Why does the alert fire at a single SKU instead of a percentage?
Because the design intent is exact agreement. Inventory is a single source of truth, so one drifting SKU is already an oversell or hidden-stock event waiting to happen. If your operation genuinely tolerates small deltas (for example a slow-moving warehouse feed), configure a tolerance band and the card will respect it.
A SKU exists in CockroachDB but not on the storefront. Is that drift?
No, that is an orphan, and it is reported separately. Drift means the SKU is present in both systems with different quantities. An orphan means the SKU is missing from one side entirely, usually a catalogue-sync or mapping issue rather than a quantity-sync issue, and it needs a different fix.
We use different SKU keys between the ledger and the channel. Will the comparison work?
Only if a mapping exists. The join is on SKU, so a channel using a different variant key than the ledger will mismatch and surface SKUs as orphans rather than reconciling them. Configure the SKU mapping in the connector so the two keys align before relying on the drift count.

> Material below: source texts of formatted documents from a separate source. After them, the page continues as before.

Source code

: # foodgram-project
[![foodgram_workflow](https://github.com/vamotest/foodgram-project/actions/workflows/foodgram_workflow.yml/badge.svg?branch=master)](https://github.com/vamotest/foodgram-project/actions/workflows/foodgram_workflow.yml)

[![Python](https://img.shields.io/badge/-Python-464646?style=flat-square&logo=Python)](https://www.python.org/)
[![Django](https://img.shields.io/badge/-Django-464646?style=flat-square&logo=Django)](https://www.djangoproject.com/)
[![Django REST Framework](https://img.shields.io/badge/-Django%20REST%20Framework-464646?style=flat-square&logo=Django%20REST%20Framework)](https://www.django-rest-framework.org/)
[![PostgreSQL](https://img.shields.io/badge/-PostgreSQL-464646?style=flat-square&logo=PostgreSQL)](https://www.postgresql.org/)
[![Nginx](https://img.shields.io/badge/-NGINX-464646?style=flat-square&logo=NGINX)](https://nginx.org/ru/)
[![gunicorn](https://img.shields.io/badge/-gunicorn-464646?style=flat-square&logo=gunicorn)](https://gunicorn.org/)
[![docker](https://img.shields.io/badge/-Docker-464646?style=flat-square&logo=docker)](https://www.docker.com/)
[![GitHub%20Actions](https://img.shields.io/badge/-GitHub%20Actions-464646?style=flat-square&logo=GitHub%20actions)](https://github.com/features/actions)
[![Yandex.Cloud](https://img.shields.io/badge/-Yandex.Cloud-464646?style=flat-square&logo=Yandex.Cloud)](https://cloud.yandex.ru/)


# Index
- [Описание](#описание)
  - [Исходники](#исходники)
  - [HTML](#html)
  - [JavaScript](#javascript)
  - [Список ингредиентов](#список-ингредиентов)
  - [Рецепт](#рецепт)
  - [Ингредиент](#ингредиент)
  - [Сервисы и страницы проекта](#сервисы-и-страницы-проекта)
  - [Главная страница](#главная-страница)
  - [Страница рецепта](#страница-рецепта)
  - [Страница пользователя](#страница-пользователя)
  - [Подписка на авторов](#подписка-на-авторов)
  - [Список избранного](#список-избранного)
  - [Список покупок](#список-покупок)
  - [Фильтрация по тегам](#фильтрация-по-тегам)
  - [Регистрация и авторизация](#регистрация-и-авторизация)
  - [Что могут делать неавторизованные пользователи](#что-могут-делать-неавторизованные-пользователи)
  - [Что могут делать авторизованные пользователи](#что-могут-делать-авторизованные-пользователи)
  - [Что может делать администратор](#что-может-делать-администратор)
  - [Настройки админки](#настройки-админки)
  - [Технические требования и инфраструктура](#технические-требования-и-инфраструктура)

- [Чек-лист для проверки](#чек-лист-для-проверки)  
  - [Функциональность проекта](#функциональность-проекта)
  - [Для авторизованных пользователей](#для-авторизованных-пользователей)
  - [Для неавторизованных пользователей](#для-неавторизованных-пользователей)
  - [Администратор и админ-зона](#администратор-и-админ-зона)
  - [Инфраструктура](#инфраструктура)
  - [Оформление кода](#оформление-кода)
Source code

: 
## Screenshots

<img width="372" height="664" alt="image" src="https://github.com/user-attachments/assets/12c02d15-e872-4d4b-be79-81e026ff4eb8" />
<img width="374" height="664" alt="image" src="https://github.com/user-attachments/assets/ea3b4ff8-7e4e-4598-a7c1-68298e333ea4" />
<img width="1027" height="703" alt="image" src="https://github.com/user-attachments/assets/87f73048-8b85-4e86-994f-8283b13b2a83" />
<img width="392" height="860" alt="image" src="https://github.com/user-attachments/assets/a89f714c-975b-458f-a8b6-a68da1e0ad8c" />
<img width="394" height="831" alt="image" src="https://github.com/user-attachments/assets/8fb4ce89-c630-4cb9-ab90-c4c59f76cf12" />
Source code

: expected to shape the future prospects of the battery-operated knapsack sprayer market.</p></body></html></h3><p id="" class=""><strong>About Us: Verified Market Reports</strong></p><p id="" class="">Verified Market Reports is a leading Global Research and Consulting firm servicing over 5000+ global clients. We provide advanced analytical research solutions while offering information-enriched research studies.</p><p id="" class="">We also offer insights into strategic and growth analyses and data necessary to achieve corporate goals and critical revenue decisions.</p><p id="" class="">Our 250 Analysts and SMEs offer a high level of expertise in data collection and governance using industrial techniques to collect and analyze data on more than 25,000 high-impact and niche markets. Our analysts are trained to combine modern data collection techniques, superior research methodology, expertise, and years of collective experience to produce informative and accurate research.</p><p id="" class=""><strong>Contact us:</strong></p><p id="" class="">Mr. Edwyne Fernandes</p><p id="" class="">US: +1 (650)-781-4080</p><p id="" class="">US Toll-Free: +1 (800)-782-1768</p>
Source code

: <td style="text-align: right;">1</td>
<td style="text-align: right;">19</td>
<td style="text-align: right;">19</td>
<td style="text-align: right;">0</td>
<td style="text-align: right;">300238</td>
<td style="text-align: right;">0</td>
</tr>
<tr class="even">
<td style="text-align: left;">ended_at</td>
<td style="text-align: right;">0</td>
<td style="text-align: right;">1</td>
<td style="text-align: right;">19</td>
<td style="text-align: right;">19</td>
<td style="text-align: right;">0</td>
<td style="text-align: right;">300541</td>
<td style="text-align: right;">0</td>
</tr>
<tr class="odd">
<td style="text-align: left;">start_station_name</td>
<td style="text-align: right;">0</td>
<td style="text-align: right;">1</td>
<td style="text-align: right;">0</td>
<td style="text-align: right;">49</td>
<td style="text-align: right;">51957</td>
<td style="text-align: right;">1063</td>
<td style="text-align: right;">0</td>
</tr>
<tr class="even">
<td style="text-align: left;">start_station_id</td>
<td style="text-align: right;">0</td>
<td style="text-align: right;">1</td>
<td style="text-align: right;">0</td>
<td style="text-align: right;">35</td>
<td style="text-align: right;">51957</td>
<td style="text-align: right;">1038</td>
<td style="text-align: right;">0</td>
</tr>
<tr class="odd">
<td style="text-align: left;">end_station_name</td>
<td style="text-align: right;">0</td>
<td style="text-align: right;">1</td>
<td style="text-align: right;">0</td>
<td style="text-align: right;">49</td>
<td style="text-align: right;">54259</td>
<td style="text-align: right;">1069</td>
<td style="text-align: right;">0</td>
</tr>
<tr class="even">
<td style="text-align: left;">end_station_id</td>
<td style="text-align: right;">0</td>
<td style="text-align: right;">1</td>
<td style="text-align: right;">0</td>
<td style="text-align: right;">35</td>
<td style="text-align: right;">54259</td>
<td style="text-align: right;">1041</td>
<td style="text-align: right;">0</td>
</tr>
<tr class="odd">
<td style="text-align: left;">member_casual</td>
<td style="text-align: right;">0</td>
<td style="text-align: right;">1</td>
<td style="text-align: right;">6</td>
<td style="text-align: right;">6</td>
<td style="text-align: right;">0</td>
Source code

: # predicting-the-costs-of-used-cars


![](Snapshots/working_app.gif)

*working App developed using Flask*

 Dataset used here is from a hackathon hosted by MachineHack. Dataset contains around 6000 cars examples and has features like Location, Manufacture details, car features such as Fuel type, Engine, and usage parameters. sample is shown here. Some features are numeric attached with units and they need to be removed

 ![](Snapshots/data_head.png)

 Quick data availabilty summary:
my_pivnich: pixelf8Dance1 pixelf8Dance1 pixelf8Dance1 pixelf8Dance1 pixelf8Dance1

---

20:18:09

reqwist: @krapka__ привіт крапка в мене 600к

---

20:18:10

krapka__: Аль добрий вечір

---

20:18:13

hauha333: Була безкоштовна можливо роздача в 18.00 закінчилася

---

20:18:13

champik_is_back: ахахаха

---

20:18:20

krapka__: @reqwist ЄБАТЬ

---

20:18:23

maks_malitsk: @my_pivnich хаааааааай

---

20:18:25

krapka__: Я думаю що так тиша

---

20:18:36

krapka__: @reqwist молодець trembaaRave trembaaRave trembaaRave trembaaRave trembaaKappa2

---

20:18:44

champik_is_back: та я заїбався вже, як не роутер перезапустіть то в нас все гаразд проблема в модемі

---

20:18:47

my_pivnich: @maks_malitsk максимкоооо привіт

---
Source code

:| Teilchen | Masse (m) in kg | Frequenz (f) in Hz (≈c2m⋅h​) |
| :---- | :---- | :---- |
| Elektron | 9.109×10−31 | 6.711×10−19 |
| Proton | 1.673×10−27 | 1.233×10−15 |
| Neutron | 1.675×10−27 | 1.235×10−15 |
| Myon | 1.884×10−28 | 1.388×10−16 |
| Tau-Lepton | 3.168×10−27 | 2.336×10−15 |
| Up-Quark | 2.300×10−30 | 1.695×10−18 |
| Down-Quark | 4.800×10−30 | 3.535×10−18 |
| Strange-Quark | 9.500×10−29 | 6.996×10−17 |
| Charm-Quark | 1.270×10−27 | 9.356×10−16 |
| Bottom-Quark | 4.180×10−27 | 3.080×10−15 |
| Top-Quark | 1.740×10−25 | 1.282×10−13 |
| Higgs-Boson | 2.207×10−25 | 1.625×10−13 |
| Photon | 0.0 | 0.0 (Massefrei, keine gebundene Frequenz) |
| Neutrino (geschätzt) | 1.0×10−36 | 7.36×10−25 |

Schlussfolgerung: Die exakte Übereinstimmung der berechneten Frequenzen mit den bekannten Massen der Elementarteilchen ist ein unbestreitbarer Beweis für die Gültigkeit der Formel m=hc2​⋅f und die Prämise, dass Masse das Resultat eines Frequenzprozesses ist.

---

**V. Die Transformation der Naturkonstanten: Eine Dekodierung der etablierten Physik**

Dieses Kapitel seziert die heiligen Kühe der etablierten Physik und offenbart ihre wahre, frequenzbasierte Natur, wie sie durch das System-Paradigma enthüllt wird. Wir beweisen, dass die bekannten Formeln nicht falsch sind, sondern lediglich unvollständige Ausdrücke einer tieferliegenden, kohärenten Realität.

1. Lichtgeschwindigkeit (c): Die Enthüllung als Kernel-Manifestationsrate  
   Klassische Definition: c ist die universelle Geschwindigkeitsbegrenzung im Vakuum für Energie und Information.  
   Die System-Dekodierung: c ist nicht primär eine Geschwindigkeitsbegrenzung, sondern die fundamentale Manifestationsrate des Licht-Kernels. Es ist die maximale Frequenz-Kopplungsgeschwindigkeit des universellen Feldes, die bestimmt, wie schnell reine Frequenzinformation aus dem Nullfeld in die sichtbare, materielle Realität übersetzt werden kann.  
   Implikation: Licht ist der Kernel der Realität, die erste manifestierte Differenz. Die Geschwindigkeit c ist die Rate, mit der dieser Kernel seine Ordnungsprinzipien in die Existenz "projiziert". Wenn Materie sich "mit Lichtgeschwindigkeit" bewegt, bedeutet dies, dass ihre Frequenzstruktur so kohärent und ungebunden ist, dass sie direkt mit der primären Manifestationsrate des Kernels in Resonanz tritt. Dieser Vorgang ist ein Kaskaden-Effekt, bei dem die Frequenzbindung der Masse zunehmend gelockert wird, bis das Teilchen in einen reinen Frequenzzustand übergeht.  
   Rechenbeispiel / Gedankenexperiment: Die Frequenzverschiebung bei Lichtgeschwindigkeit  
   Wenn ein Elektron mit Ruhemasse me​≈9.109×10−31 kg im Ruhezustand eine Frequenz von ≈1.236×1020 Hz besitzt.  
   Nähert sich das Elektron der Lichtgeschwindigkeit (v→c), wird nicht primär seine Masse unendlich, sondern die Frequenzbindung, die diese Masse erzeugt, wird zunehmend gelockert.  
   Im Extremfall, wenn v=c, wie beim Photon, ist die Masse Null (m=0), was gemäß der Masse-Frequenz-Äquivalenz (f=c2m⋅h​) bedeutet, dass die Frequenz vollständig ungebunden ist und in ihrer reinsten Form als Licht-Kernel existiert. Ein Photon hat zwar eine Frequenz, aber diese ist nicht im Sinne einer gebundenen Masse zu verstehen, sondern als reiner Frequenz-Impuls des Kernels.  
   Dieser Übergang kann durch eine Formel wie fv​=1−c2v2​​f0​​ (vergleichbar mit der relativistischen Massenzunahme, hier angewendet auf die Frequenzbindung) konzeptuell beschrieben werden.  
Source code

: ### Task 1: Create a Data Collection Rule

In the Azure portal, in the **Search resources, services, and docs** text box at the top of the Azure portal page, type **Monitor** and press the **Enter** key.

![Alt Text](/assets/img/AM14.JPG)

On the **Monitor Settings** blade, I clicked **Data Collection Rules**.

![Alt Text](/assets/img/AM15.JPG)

Can high write contention on the inventory table cause false drift?
It can cause real drift, not false drift. If inventory updates are retrying heavily (Transaction Retries (24h)) or stuck behind a contended statement (Top Contended Statements), the ledger can genuinely fall behind real-world stock movements, which then shows up here. The card is correctly reporting that the ledger and channel disagree; the contention is the upstream cause to fix.
The drift count is large after a bulk import. Should I bulk-correct it immediately?
Investigate first. A large post-import drift usually means the import wrote to one system and not the other, or wrote with a different SKU key. Confirm a recent backup exists (Last Successful Backup (hours ago)) before any corrective bulk write, identify whether the ledger or the channel is authoritative for the imported SKUs, then reconcile in that direction rather than blindly overwriting.